Partager l'article ! Le feu en moi.: Tout ça a commencé il y a trois mois alors...ne soyez pas mécontent si je ne me souviens plus tres bien. Je me ...
Tout ça a commencé il y a trois mois alors...ne soyez pas mécontent si je ne me souviens plus tres bien.
Je me rapelle du jour de la rentrée. De cette peur qui me sciait le ventre, cette peur d’être térriblement différente. On m’a appelée, j’ai suivit le mouvement. Je me souviens de Galisse qui m’a tendue la main ( et que je me suis empréssé de saisir). Je me souviens de cette salle que j’occupe encore aujourd’hui. Cette salle qui me paraissait si étrange et qui, à present, est un lieux de rencontres et d’échanges. Et je me souviens de lui. Je me disais «quelle est son histoire?». Je ne savais pas que je le saurais bien assez tôt.
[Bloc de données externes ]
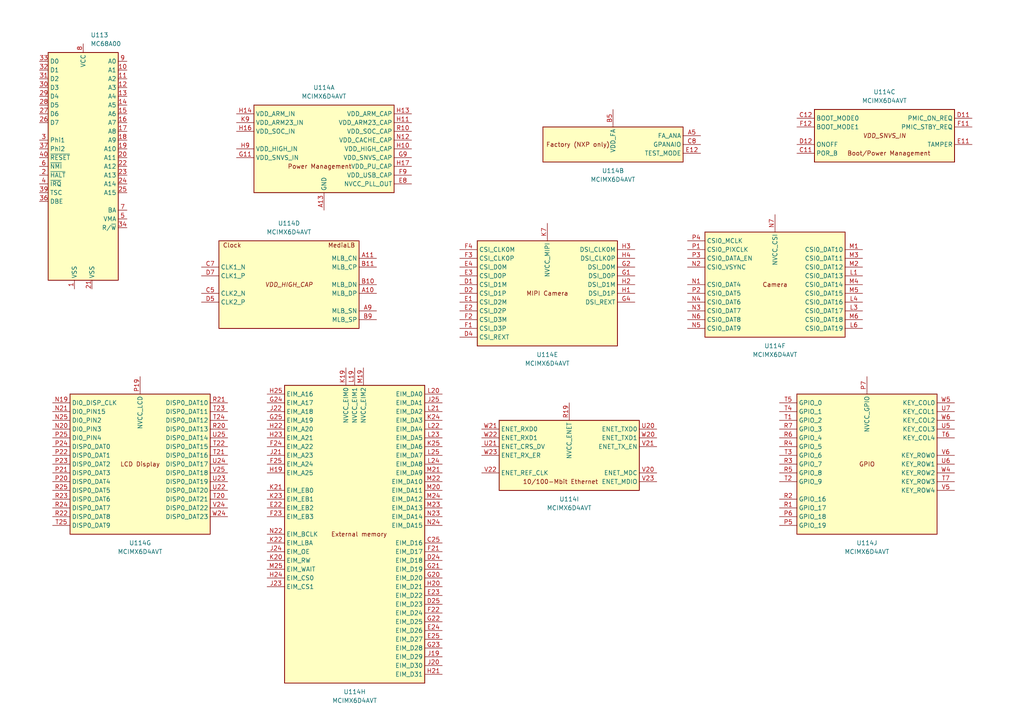
<source format=kicad_sch>
(kicad_sch
	(version 20250114)
	(generator "eeschema")
	(generator_version "9.0")
	(uuid "318b816b-d172-47e3-baf4-3927251bb28c")
	(paper "A4")
	
	(symbol
		(lib_id "CPU_NXP_6800:MC68A00")
		(at 24.13 48.26 0)
		(unit 1)
		(exclude_from_sim no)
		(in_bom yes)
		(on_board yes)
		(dnp no)
		(fields_autoplaced yes)
		(uuid "00bbbe6d-6209-428d-98ce-5f61c62c74f0")
		(property "Reference" "U113"
			(at 26.2733 10.16 0)
			(effects
				(font
					(size 1.27 1.27)
				)
				(justify left)
			)
		)
		(property "Value" "MC68A00"
			(at 26.2733 12.7 0)
			(effects
				(font
					(size 1.27 1.27)
				)
				(justify left)
			)
		)
		(property "Footprint" "Package_DIP:DIP-40_W15.24mm"
			(at 24.13 86.36 0)
			(effects
				(font
					(size 1.27 1.27)
				)
				(hide yes)
			)
		)
		(property "Datasheet" "http://pdf.datasheetcatalog.com/datasheet/motorola/MC68A00L.pdf"
			(at 24.13 48.26 0)
			(effects
				(font
					(size 1.27 1.27)
				)
				(hide yes)
			)
		)
		(property "Description" "8-Bit Microprocessing unit 1.5MHz, DIP-40"
			(at 24.13 48.26 0)
			(effects
				(font
					(size 1.27 1.27)
				)
				(hide yes)
			)
		)
		(pin "6"
			(uuid "723430f3-160c-45a0-9bff-af309370ea73")
		)
		(pin "21"
			(uuid "f09eab3e-47db-4d4a-b1ec-bb008dd13fd4")
		)
		(pin "10"
			(uuid "b4c227d3-f1fe-4120-b093-347628295e65")
		)
		(pin "40"
			(uuid "9ce6b5aa-7716-48d1-b22c-3582daf6e9e0")
		)
		(pin "26"
			(uuid "61f464c3-0b57-4a38-bbbf-a5f8ea6a001b")
		)
		(pin "35"
			(uuid "7a36b0c7-4424-441b-91a0-3144f868f6e1")
		)
		(pin "33"
			(uuid "4c457f16-a26a-4fa9-9078-99fb85794633")
		)
		(pin "3"
			(uuid "4709d247-cc77-4753-8290-701b315265dd")
		)
		(pin "38"
			(uuid "e67838ea-b531-4cd2-a616-d0114131bdd0")
		)
		(pin "32"
			(uuid "a09e6fd3-9eee-4494-918b-0a7d246effcd")
		)
		(pin "2"
			(uuid "a417cfbd-aadf-4c7f-9007-b2ad874a9949")
		)
		(pin "29"
			(uuid "7f9049ef-0d1a-439c-ae1b-d657f798d430")
		)
		(pin "27"
			(uuid "d1760d3c-7a25-40ce-8926-3ca2f3a2f1ad")
		)
		(pin "8"
			(uuid "15ba3e33-c699-4a5c-83f0-f8e55ae5bd7b")
		)
		(pin "30"
			(uuid "7b6d6f4a-e8bb-4b1a-b8cb-12dbfa8a1933")
		)
		(pin "4"
			(uuid "1730e745-7bfa-455a-ac53-dc51819b2187")
		)
		(pin "39"
			(uuid "465b4b8e-4301-4dff-b26e-ba259fdb7768")
		)
		(pin "31"
			(uuid "6dcea87b-7099-44d0-8505-5d722c183d42")
		)
		(pin "37"
			(uuid "e34c18e4-37fc-4b54-882e-5096442c2e73")
		)
		(pin "28"
			(uuid "06e390be-b50c-4e6b-a707-41d389f55cdc")
		)
		(pin "36"
			(uuid "ef833d9d-41e4-4308-99b8-d58a8b60eafc")
		)
		(pin "1"
			(uuid "7277d36a-e57f-4030-b692-eedcae60b40c")
		)
		(pin "9"
			(uuid "4ccb5e6b-0aa7-4907-a578-31de32a3d169")
		)
		(pin "15"
			(uuid "4364e9fe-395e-4e28-b5dd-00a777aa5fab")
		)
		(pin "19"
			(uuid "ca7cae96-4de2-4d5a-8a03-f85c74d37a2b")
		)
		(pin "20"
			(uuid "185f9327-cb2e-46be-88cc-250b06a77430")
		)
		(pin "7"
			(uuid "e911c24f-7c01-4bb3-aa01-05d6201dc781")
		)
		(pin "22"
			(uuid "38aae1ff-8c9a-4720-a8b0-e7bd2646fa9e")
		)
		(pin "5"
			(uuid "bc0de991-3b15-4023-8304-1287da1c118c")
		)
		(pin "34"
			(uuid "d594fc9b-b56b-4751-9b5e-075274679cc0")
		)
		(pin "11"
			(uuid "58e97122-38f0-4d0c-ad02-e564acd339c7")
		)
		(pin "24"
			(uuid "971e1232-acf8-4928-9dd0-7f0e2e0ffca7")
		)
		(pin "13"
			(uuid "c6bbd6e9-8587-468b-ae38-87136bcb44ee")
		)
		(pin "18"
			(uuid "5ef71b47-ecb0-4005-bb39-8ce02ee63c03")
		)
		(pin "14"
			(uuid "490953bb-51cd-4dbf-a932-ade276cbc8bf")
		)
		(pin "16"
			(uuid "8f6ecbe6-2c4a-4693-be58-1c19bbf95c54")
		)
		(pin "17"
			(uuid "39062af3-a2c3-4eef-aa51-e9da471c26e6")
		)
		(pin "23"
			(uuid "f1d06573-6de6-4307-9300-71ef697584c4")
		)
		(pin "25"
			(uuid "041179e4-09bd-436e-b81e-ee77e76c0df4")
		)
		(pin "12"
			(uuid "7e477a14-0cbb-4fdb-835d-eed893562ebe")
		)
		(instances
			(project ""
				(path "/0a9ccbcb-22a0-4f45-86ad-c4645c7ba1be/713c9e25-cbca-424c-aeb3-5f5b8e4ffa1f"
					(reference "U113")
					(unit 1)
				)
			)
		)
	)
	(symbol
		(lib_id "CPU_NXP_IMX:MCIMX6D4AVT")
		(at 165.1 132.08 0)
		(unit 9)
		(exclude_from_sim no)
		(in_bom yes)
		(on_board yes)
		(dnp no)
		(fields_autoplaced yes)
		(uuid "3406de97-134e-4de6-b990-b530d8bf50fa")
		(property "Reference" "U114"
			(at 165.1 144.78 0)
			(effects
				(font
					(size 1.27 1.27)
				)
			)
		)
		(property "Value" "MCIMX6D4AVT"
			(at 165.1 147.32 0)
			(effects
				(font
					(size 1.27 1.27)
				)
			)
		)
		(property "Footprint" "Package_BGA:BGA-624_21x21mm_Layout25x25_P0.8mm"
			(at 151.13 76.2 0)
			(effects
				(font
					(size 1.27 1.27)
				)
				(hide yes)
			)
		)
		(property "Datasheet" "https://www.nxp.com/docs/en/data-sheet/IMX6DQAEC.pdf"
			(at 153.67 76.2 0)
			(effects
				(font
					(size 1.27 1.27)
				)
				(hide yes)
			)
		)
		(property "Description" "i.MX 6Dual Automotive and Infotainment Application Processor, BGA-624"
			(at 165.1 132.08 0)
			(effects
				(font
					(size 1.27 1.27)
				)
				(hide yes)
			)
		)
		(pin "V14"
			(uuid "83db56c1-8620-4d63-90b5-7b504c1855b4")
		)
		(pin "AC18"
			(uuid "291bb49d-424f-46fb-b28a-53d6d52c51a6")
		)
		(pin "AB18"
			(uuid "3fac050e-5aae-4205-9e04-70a8fdbaa044")
		)
		(pin "AD18"
			(uuid "91358bbe-0baa-4caa-9329-981fa2c507e1")
		)
		(pin "V12"
			(uuid "cc6c0c9b-465e-4930-87c7-e87c4434f6df")
		)
		(pin "V16"
			(uuid "96807a5c-c7cc-4152-a4e7-a69949c3fa2d")
		)
		(pin "V13"
			(uuid "2ca42027-2f28-46c8-aace-fcf691810aea")
		)
		(pin "AA18"
			(uuid "010da452-4272-4e46-be9e-f52fcf97ee11")
		)
		(pin "AA17"
			(uuid "79e9743a-92e6-4e04-93a2-c877a42a3a33")
		)
		(pin "Y17"
			(uuid "d2cc41bf-462e-4205-910a-7512d37781b5")
		)
		(pin "V10"
			(uuid "d8b4c82b-f47f-4b88-8284-1bd3bc1c4aad")
		)
		(pin "Y18"
			(uuid "eeb4aed1-a029-42d2-8487-9f231f2e1c63")
		)
		(pin "U18"
			(uuid "d5289b78-9c13-4d70-bbb0-39f99fb1c954")
		)
		(pin "V18"
			(uuid "4d5addc5-558f-46b3-aa35-babfe7501b70")
		)
		(pin "AC19"
			(uuid "2e6d88b8-8665-44e0-9ad5-0ae64c01cc1f")
		)
		(pin "V15"
			(uuid "08a57b78-4a09-43d4-bfb0-362aba130109")
		)
		(pin "AE18"
			(uuid "9dd284b9-9fb7-483a-af32-cbeed09e4de5")
		)
		(pin "T18"
			(uuid "43dbc298-2f3e-4300-822a-18270c6f67ed")
		)
		(pin "AE19"
			(uuid "472ce305-0a23-4d28-80b3-22653def8397")
		)
		(pin "V17"
			(uuid "f496bdb6-f7a5-441f-9b8a-1fdd4c22e2a3")
		)
		(pin "Y6"
			(uuid "45805d8c-50a3-4c1f-891f-5ddf6fb3ff95")
		)
		(pin "AE17"
			(uuid "a9bb44b2-e923-456e-85d5-e8d81d00c29f")
		)
		(pin "V11"
			(uuid "f97f19cf-e489-401d-aa4a-8df7bf6754ce")
		)
		(pin "AC2"
			(uuid "9496dba9-6337-4b60-9456-e145811afdc1")
		)
		(pin "R18"
			(uuid "2f1d9e34-1d07-40ce-93ac-8ed3cf0b5785")
		)
		(pin "V9"
			(uuid "a1397134-951f-4085-8864-a343dd7cb302")
		)
		(pin "AB19"
			(uuid "e827eae3-4c5b-4da1-a79d-ffff6aacb71e")
		)
		(pin "AD21"
			(uuid "9fdf58a1-c2fc-48b4-bdce-145ebd5f688a")
		)
		(pin "AA21"
			(uuid "a516a99b-ab1d-46aa-9fbb-28931e6b706c")
		)
		(pin "AB23"
			(uuid "5e992ba8-580f-4ab4-afc1-04a98a854a97")
		)
		(pin "AA20"
			(uuid "83afc21e-1f64-4c27-b212-7d7209fdc837")
		)
		(pin "AE23"
			(uuid "c713e4c2-5b17-451f-9f7b-40b9fe1dd028")
		)
		(pin "AB20"
			(uuid "8c53ac34-7c27-4a8f-9bf1-e0583a8d26ef")
		)
		(pin "AC21"
			(uuid "1744467b-7467-4c66-b6ce-488652c5bb4c")
		)
		(pin "Y25"
			(uuid "7fe7183d-3a2f-4713-b783-8f995ef722ff")
		)
		(pin "AB21"
			(uuid "fbe8cfbe-09ca-4744-b7c2-e97ad9880c6c")
		)
		(pin "AE20"
			(uuid "132c5de3-8282-43a7-ab54-8ea6dbcf3694")
		)
		(pin
... [419002 chars truncated]
</source>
Je me souviens peu de mes deux semaines d’adaptations. Des liens ont été rompus pour pouvoir en creer de nouveaux. Un mois plus tard commençait ma vie. Celle que je voulais mener. Avec ses risques et ses dangers, ses peurs et ses joies. Cette vie dont j’avais si souvent révé, tout au fond de moi. Peut etre dis-je cela pour me convaincre que je voulais cette vie...
Breath est arrivé à peut près un mois apres le commencement. Il à commencer à installer le bois dans la cheminée, choisissant les branches avec soins pour que le feu dure longtemps, qu’il soit beau et inoubliable. Puis il a choisis les allumettes, les a gardé dans sa main, et s’est tenu debout devant l'âtre. Attendant le bon moment pour faire craquer le petit bout de bois qui ferait s’enflammer le brasier tout entier et qui ne laisserait rien des branches, mis à part quelques cendres. Il suffirait ensuite de déposer d’autre combustibles ,en attendant pas trop longtemps, pour que le feu reprenne, aussi beau et majestueux.
Ce feu apres le quel je courrait depuis des mois (pas de jeux de mots avec mon derrière s’il-vous-plaît-merci) était sur le point d’être allumer. Je sentais déjà la chaleur se répandre dans la salle, j’entendais le crépitement sec des flammes, je regardais leur danse souple, calme, passionnée, divine. La beauté du brasier brûlant sans se soucier de son pouvoir, des dégats qu’il pourrait causer. Innocent tant que personne n’a réellement vu ce qu’il peut provoquer. On approche sa main tant qu’on ne s’est pas bruler. Pourtant on y revient toujours, pour voir, pour vérifier que la douleur était réelle. Mais la première sensation est irremplaçable. Pourtant on ne cesse de le refaire. Jusqu’à ce qu’on se brûle assez profondement pour se souvenir à jamais. C’est alors qu’on ne passe plus la main au dessus des flammes que comme ça, de temps en temps. Mais on ne sent plus rien. La peau est calcinée et ne perçoit plus rien. La monotonie s’installe et le feu n’est plus régulièrement attisé. Il diminue avec le temps et finit par s’etteindre, un soir qu’il faisait trop froid pour sortir chercher du bois. Ce jour là, la maison change de propriétaire. On loue. Le feu se ravive, moins beau et pour moins longtemps, mais cela suffit pour maintenir la flamme en vie. Cette flamme que tout le monde recherche. Quitte à se faire consumé tout entier.